Occasionally a pipeline will fail on a particular date that will go unnoticed until an analyst finds it. This may result in some massive drop in records for that date, requiring a backfill of the incremental table. May of our Snowflake tables are too massive or the logic too complex to justify a --full-refresh for a single missing date.
Is there some macro or another way to just backfill a specific date or date range?
The context of why I’m trying to do this
Running a full backfill for a single or a couple of missing dates is computationally and financially inefficient.
What I’ve already tried
I looked at the insert_by_period macro, but there doesn’t seem to be any way to pass dynamically to it (and it’s for Redshift).
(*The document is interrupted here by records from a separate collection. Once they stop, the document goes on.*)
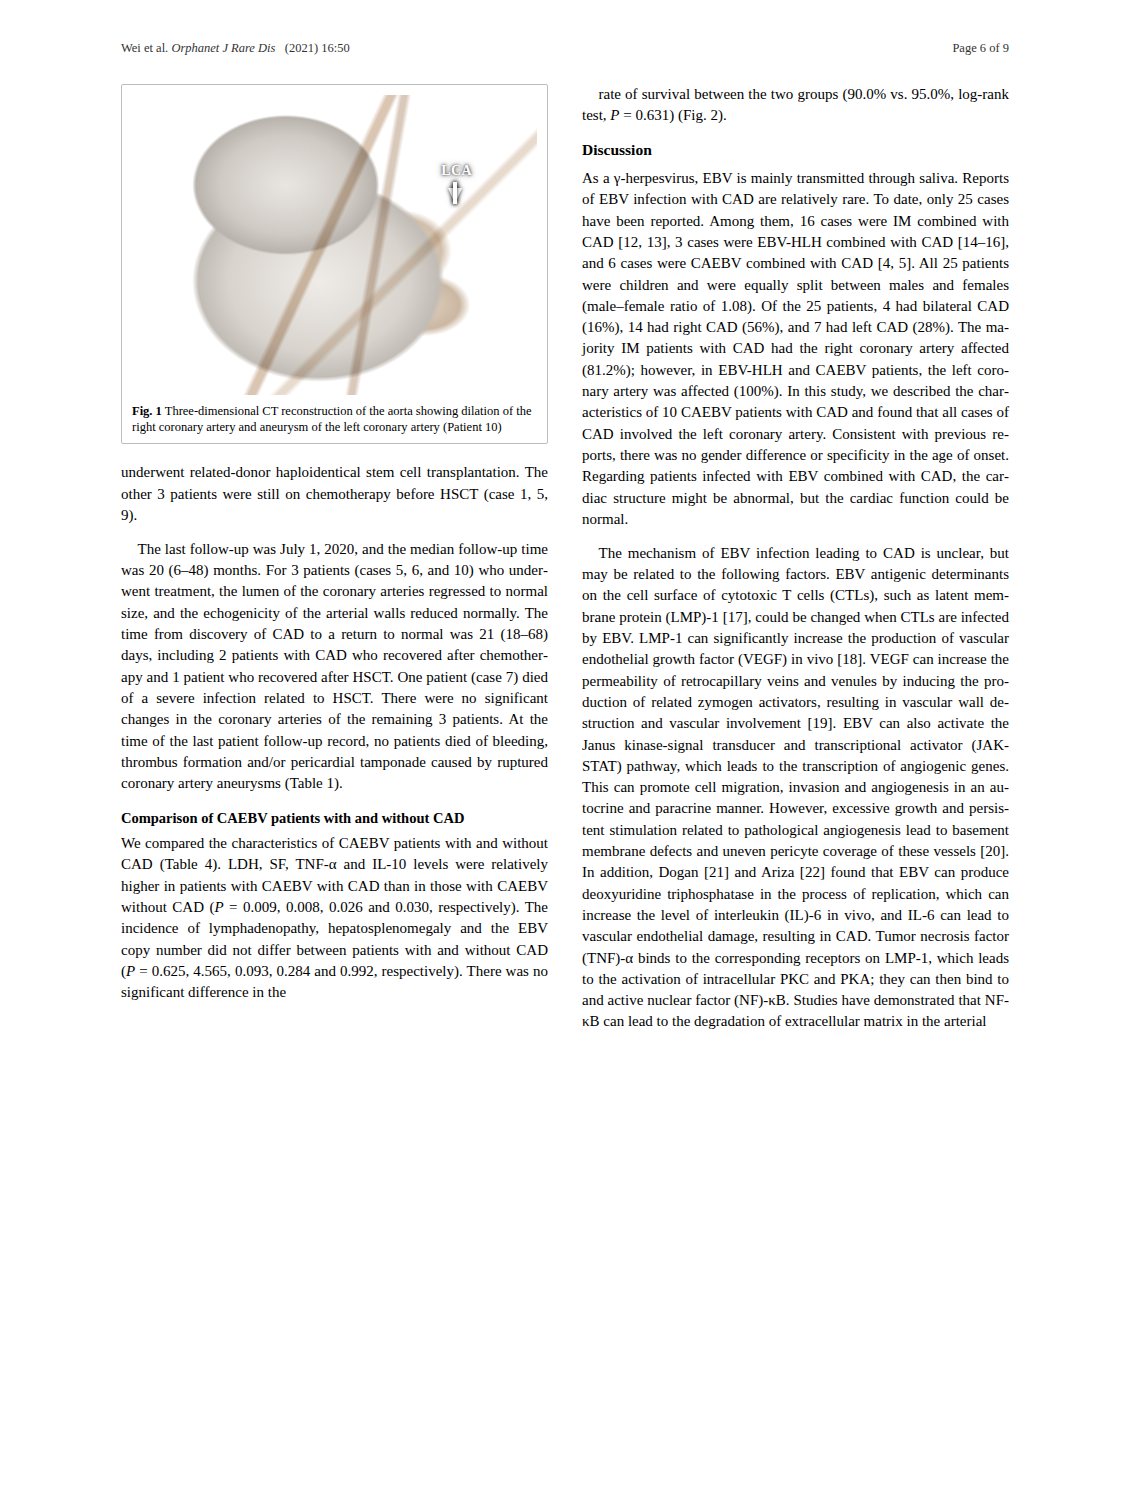Wei et al. Orphanet J Rare Dis (2021) 16:50
Page 6 of 9
LCA
Fig. 1 Three-dimensional CT reconstruction of the aorta showing dilation of the right coronary artery and aneurysm of the left coronary artery (Patient 10)
underwent related-donor haploidentical stem cell transplantation. The other 3 patients were still on chemotherapy before HSCT (case 1, 5, 9).
The last follow-up was July 1, 2020, and the median follow-up time was 20 (6–48) months. For 3 patients (cases 5, 6, and 10) who underwent treatment, the lumen of the coronary arteries regressed to normal size, and the echogenicity of the arterial walls reduced normally. The time from discovery of CAD to a return to normal was 21 (18–68) days, including 2 patients with CAD who recovered after chemotherapy and 1 patient who recovered after HSCT. One patient (case 7) died of a severe infection related to HSCT. There were no significant changes in the coronary arteries of the remaining 3 patients. At the time of the last patient follow-up record, no patients died of bleeding, thrombus formation and/or pericardial tamponade caused by ruptured coronary artery aneurysms (Table 1).
Comparison of CAEBV patients with and without CAD
We compared the characteristics of CAEBV patients with and without CAD (Table 4). LDH, SF, TNF-α and IL-10 levels were relatively higher in patients with CAEBV with CAD than in those with CAEBV without CAD (P = 0.009, 0.008, 0.026 and 0.030, respectively). The incidence of lymphadenopathy, hepatosplenomegaly and the EBV copy number did not differ between patients with and without CAD (P = 0.625, 4.565, 0.093, 0.284 and 0.992, respectively). There was no significant difference in the
rate of survival between the two groups (90.0% vs. 95.0%, log-rank test, P = 0.631) (Fig. 2).
Discussion
As a γ-herpesvirus, EBV is mainly transmitted through saliva. Reports of EBV infection with CAD are relatively rare. To date, only 25 cases have been reported. Among them, 16 cases were IM combined with CAD [12, 13], 3 cases were EBV-HLH combined with CAD [14–16], and 6 cases were CAEBV combined with CAD [4, 5]. All 25 patients were children and were equally split between males and females (male–female ratio of 1.08). Of the 25 patients, 4 had bilateral CAD (16%), 14 had right CAD (56%), and 7 had left CAD (28%). The majority IM patients with CAD had the right coronary artery affected (81.2%); however, in EBV-HLH and CAEBV patients, the left coronary artery was affected (100%). In this study, we described the characteristics of 10 CAEBV patients with CAD and found that all cases of CAD involved the left coronary artery. Consistent with previous reports, there was no gender difference or specificity in the age of onset. Regarding patients infected with EBV combined with CAD, the cardiac structure might be abnormal, but the cardiac function could be normal.
The mechanism of EBV infection leading to CAD is unclear, but may be related to the following factors. EBV antigenic determinants on the cell surface of cytotoxic T cells (CTLs), such as latent membrane protein (LMP)-1 [17], could be changed when CTLs are infected by EBV. LMP-1 can significantly increase the production of vascular endothelial growth factor (VEGF) in vivo [18]. VEGF can increase the permeability of retrocapillary veins and venules by inducing the production of related zymogen activators, resulting in vascular wall destruction and vascular involvement [19]. EBV can also activate the Janus kinase-signal transducer and transcriptional activator (JAK-STAT) pathway, which leads to the transcription of angiogenic genes. This can promote cell migration, invasion and angiogenesis in an autocrine and paracrine manner. However, excessive growth and persistent stimulation related to pathological angiogenesis lead to basement membrane defects and uneven pericyte coverage of these vessels [20]. In addition, Dogan [21] and Ariza [22] found that EBV can produce deoxyuridine triphosphatase in the process of replication, which can increase the level of interleukin (IL)-6 in vivo, and IL-6 can lead to vascular endothelial damage, resulting in CAD. Tumor necrosis factor (TNF)-α binds to the corresponding receptors on LMP-1, which leads to the activation of intracellular PKC and PKA; they can then bind to and active nuclear factor (NF)-κB. Studies have demonstrated that NF-κB can lead to the degradation of extracellular matrix in the arterial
Hi! We do have a similar use case. What I came up with is a conditional logic in the materialisation config that change the model materialization based on the flag passed in the command line variable. I then wrote a custom materialization with start date and end date variables also passed in the command line. Model has also where clause that is applied when this materialization is used. Running it will select the period specified in the start and end dates variables, delete and reinsert the records into the incremental table. Happy to provide more info later as at the moment I am afk till Tuesday.
@smartinez
in your incremental model if you are filtering source records based on the target table max date then you will not loose the data even though the model fails.
This would not have thrown an error because no table actually failed, just that data was missing from upstream ( for whatever reason). In this case i’d want to just backfill 2023-01-02 and not have to rebuild the entire table.